The brake system is unique in that the D16RR is the first streetbike to feature a race-style remote adjuster for its radial master cylinder; a tube running to a knob near the left clip-on lets the rider adjust lever span on the fly. The front stoppers are the same Brembo blend of 330mm discs and radial Monobloc calipers used on the 1098. Both front brake and clutch controls incorporate "supple levers" that are designed to hinge under the force of a crash, increasing the likelihood of the bike remaining rideable.
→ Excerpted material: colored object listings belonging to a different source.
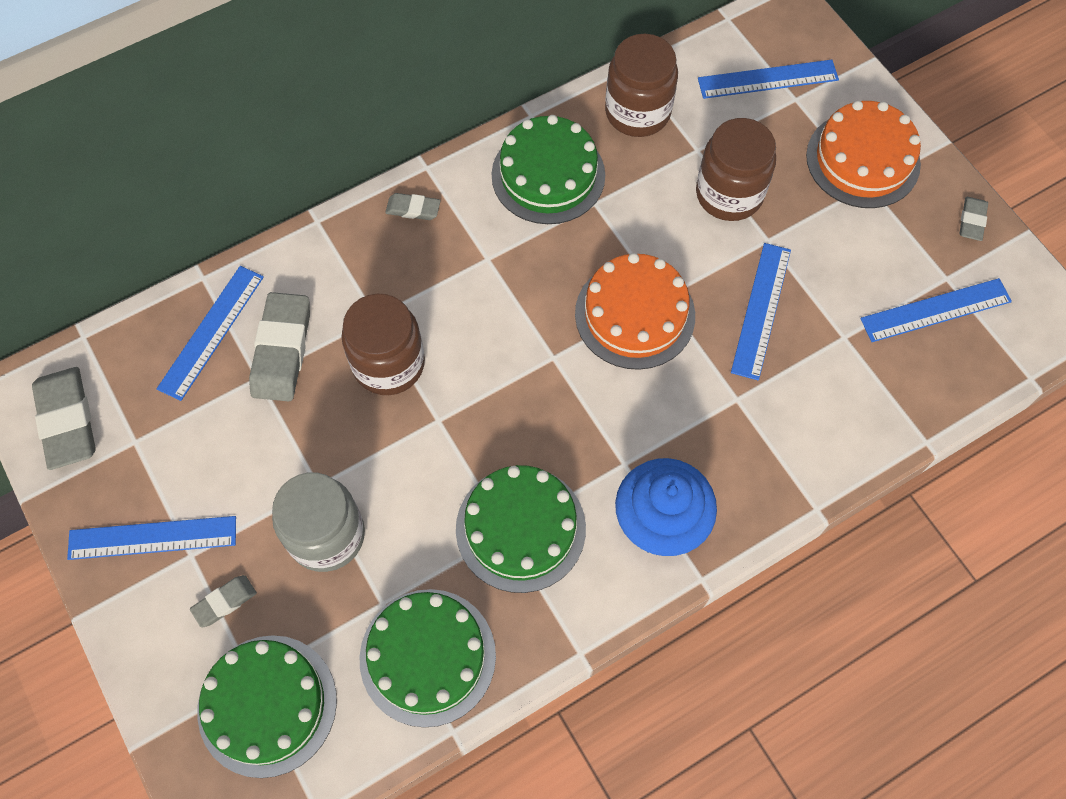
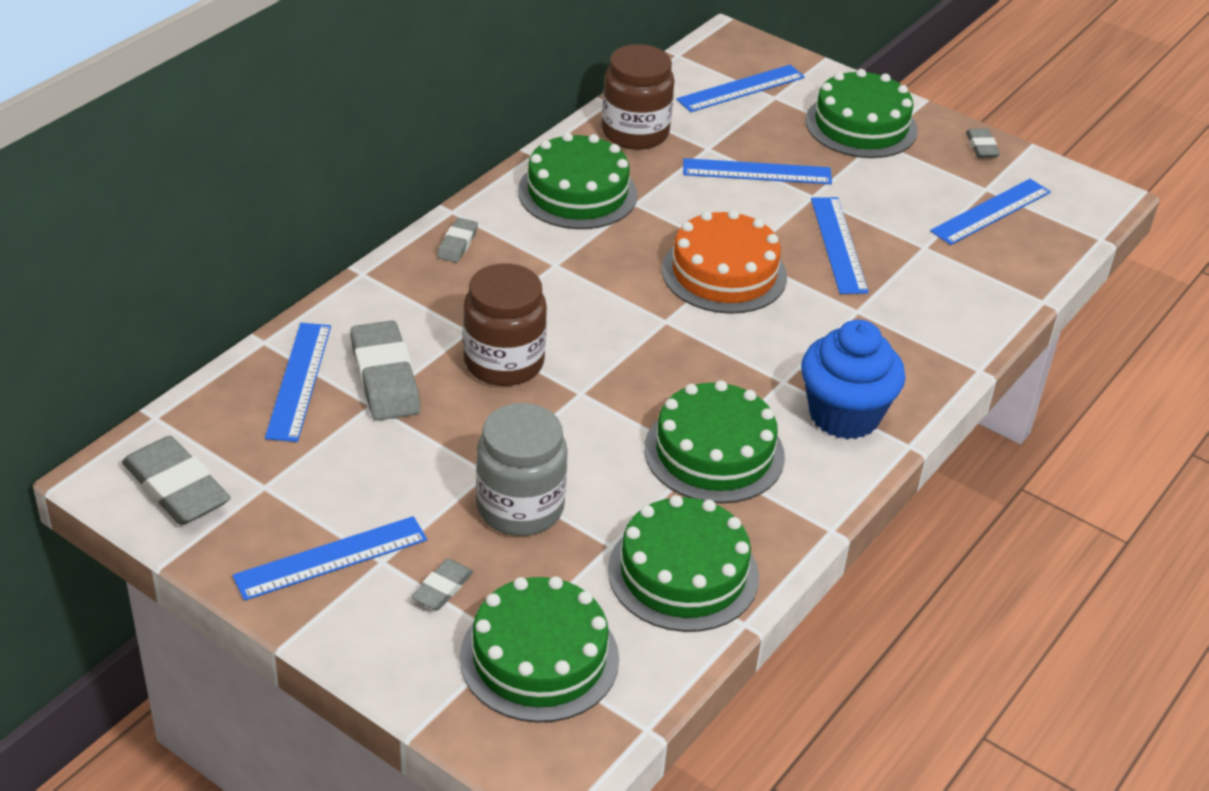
camera: 25 degrees left, 25 degrees down
(413, 209) = (457, 244): grey eraser -> grey eraser turned 60 degrees counterclockwise
(729, 194) = (757, 172): brown jar -> blue ruler
(863, 160) = (861, 125): orange cake -> green cake

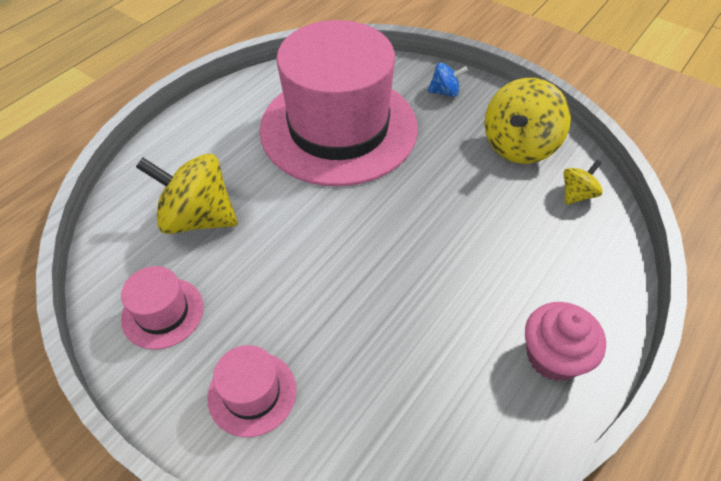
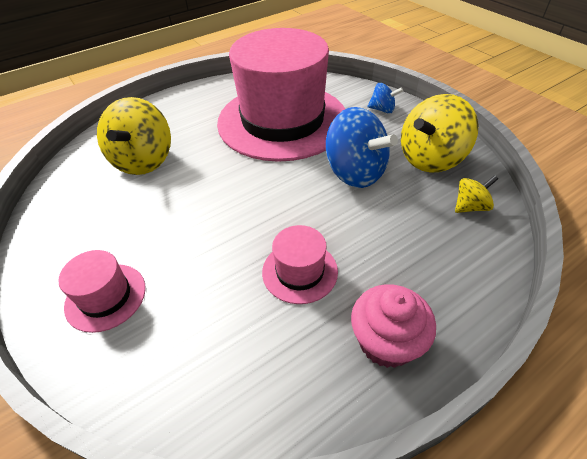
camera: 20 degrees right, 5 degrees down
(163, 313) = (79, 219): pink hat -> pink hat (300, 271)
(198, 218) = (144, 161): yellow spinning top -> yellow spinning top turned 120 degrees counterclockwise
(449, 180) = (355, 172): none -> blue spinning top

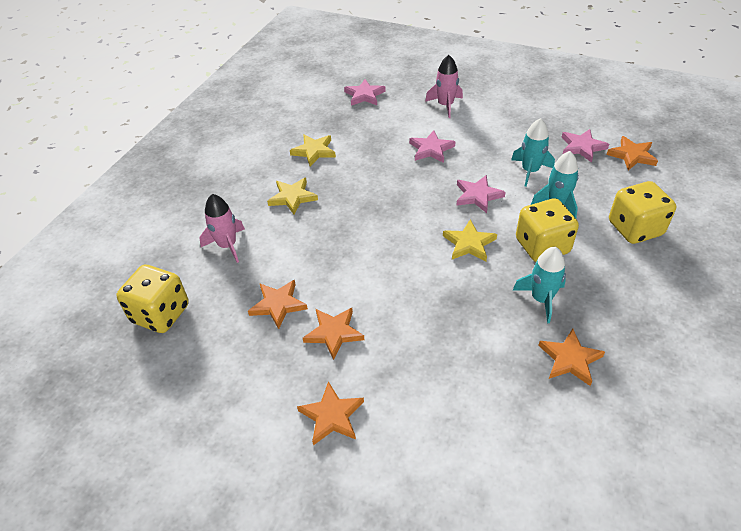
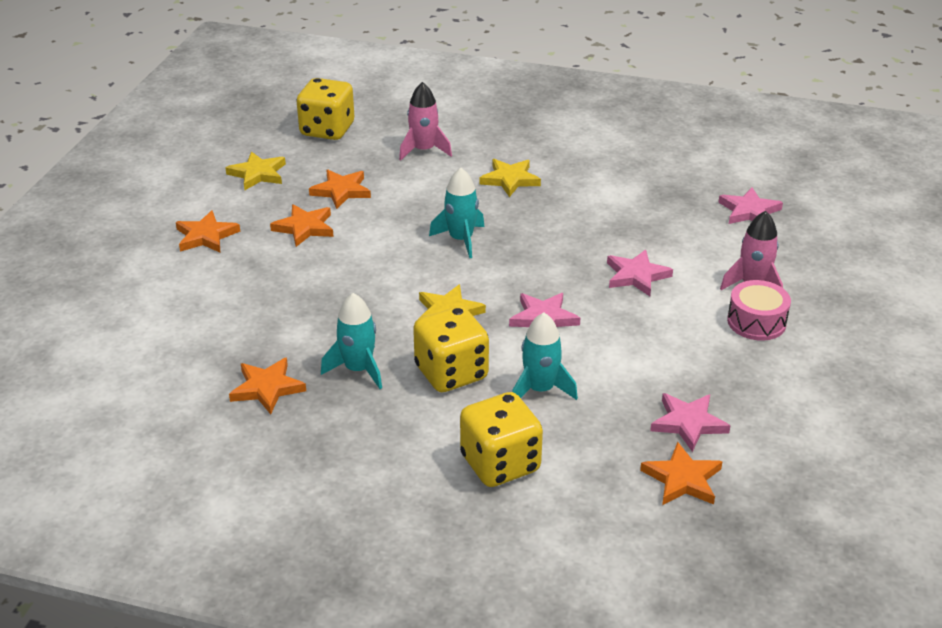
camera: 80 degrees right, 10 degrees down
(314, 151) = (603, 184): yellow star -> yellow star (258, 174)
(483, 109) = (756, 322): none -> pink drum
(530, 171) = (611, 366): turquoise rocket -> turquoise rocket (461, 239)

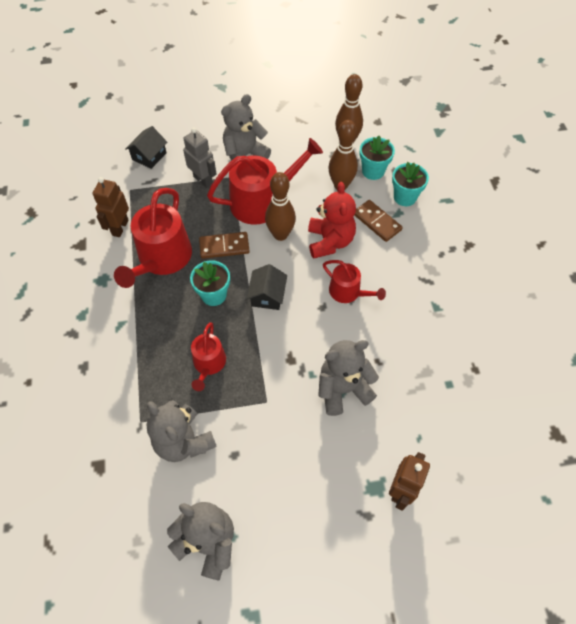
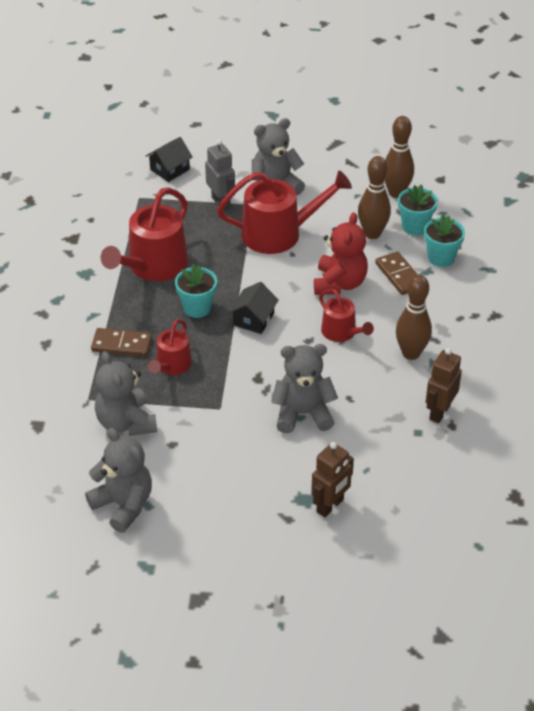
camera: 15 degrees right, 15 degrees down
(120, 227) = (118, 230): brown robot -> brown robot (439, 412)
(224, 246) = (223, 267): brown domino -> brown domino (122, 344)
(280, 234) = (287, 267): brown bowling pin -> brown bowling pin (411, 353)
Like last season's GP6 racer, the Desmosedici RR is powered by a 90-degree V4 with bore and stroke figures of 86.0 x 42.6mm, yielding 990cc. Unlike the current 800cc GP7 racer, it shares the 990's twin-pulse firing order with crankshaft throws spaced 70 degrees apart, giving an irregular 0, 90, 290, 380-degree firing sequence. Although most components have been redesigned for street use, the general architecture, including the desmodromic valvetrain, is similar to that of the racebike. The cams are gear-driven, the rocker arms have a precision-ground finish to reduce friction and the crankshaft is machined from a single lump of forged steel, while the bottom end incorporates a six-speed cassette transmission and slipper clutch. Lightweight titanium is used for valves and connecting rods, the crankcase and cylinder heads are sand-cast aluminum and the engine covers are magnesium-a mixture of sand-cast for the structural cam-drive cover and alternator case, and pressure die-cast for the non-structural oil sump, cam and clutch covers. Fuel injection comes courtesy of four Magneti Marelli 50mm throttle bodies featuring 12-hole injectors, while the exhaust is a 4-2-1 system that sees a pipe run down through a large slot in the aluminum swingarm and then back up again before reaching the catalytic converter and under-seat muffler. Replacing the stock silencer with the race kit alternative saves 10 pounds and adds 12 horsepower, boosting peak output from 188 bhp at 13,800 rpm to 200.